What caused the queue, he figured, was an elaborate three-stage screening at the door. He spotted almost as many security guards, bouncers and organizers at the entrance as patrons. Bertie struck up a conversation with a bouncer who was wearing dark gold-rimmed aviators at ten in the night. His main job seemed to be folding his hands across his barrel-like chest and letting his biceps show through the tight black T-shirt. From him, Bertie gleaned that stage one was about checking your ticket and noting down your personal details using pen and paper. Stage two was age verification based on government-issued documents, and the last stage was an elaborate pat down and bag check for cigarettes, vapes and their ilk.
In comparison to an airport security check, which is much more critical, the disorganized system surprised Bertie. What surprised him even more was the chirpy gaggle of teenyboppers who did not seem to mind the inefficiency; in fact, they seemed to be enjoying it. They seemed to feel none of the frustration that Bertie associated with queues.
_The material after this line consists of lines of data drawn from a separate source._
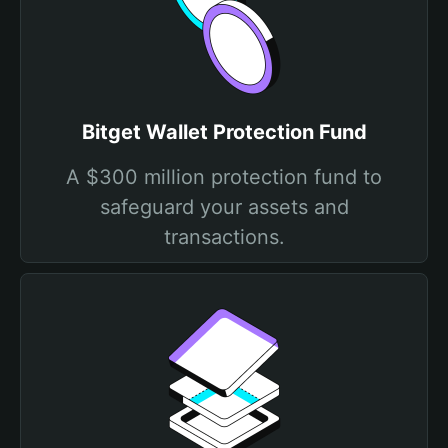
Bitget Wallet Protection Fund
A $300 million protection fund to
safeguard your assets and
transactions.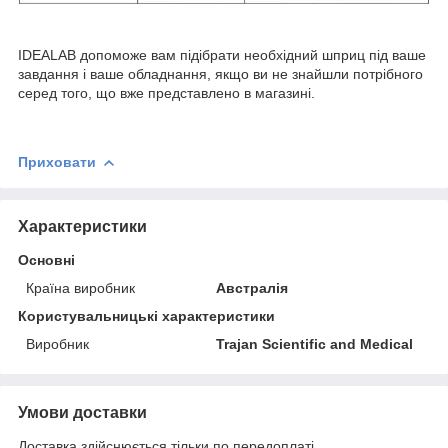
IDEALAB допоможе вам підібрати необхідний шприц під ваше
завдання і ваше обладнання, якщо ви не знайшли потрібного
серед того, що вже представлено в магазині.
Приховати
Характеристики
Основні
Країна виробник
Австралія
Користувальницькі характеристики
Виробник
Trajan Scientific and Medical
Умови доставки
Доставка здійснюється тільки по передоплаті.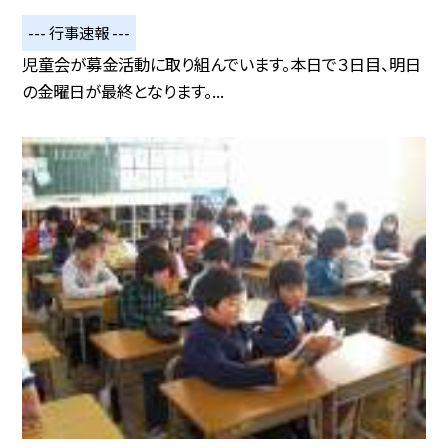
--- 行事速報 ---
児童会が募金活動に取り組んでいます。本日で３日目、明日
の金曜日が最終となります。...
That led him to theorize that this queue was serving another purpose: to create an artificial sense of shortage. Maybe it appealed to the masochistic instinct of the young people around him who, from their demeanour, looked like they had never been denied anything. Or maybe it was playing on the reverse psychology that if anything worthwhile requires hard work, then anything achieved without hardship is not worthwhile. Bertie vaguely remembered his marketing professor saying something to this effect in the context of luxury marketing.
Bertie is a Mumbai-based fund manager whose compliance department wishes him to cough twice before speaking and then decide not to say it after all.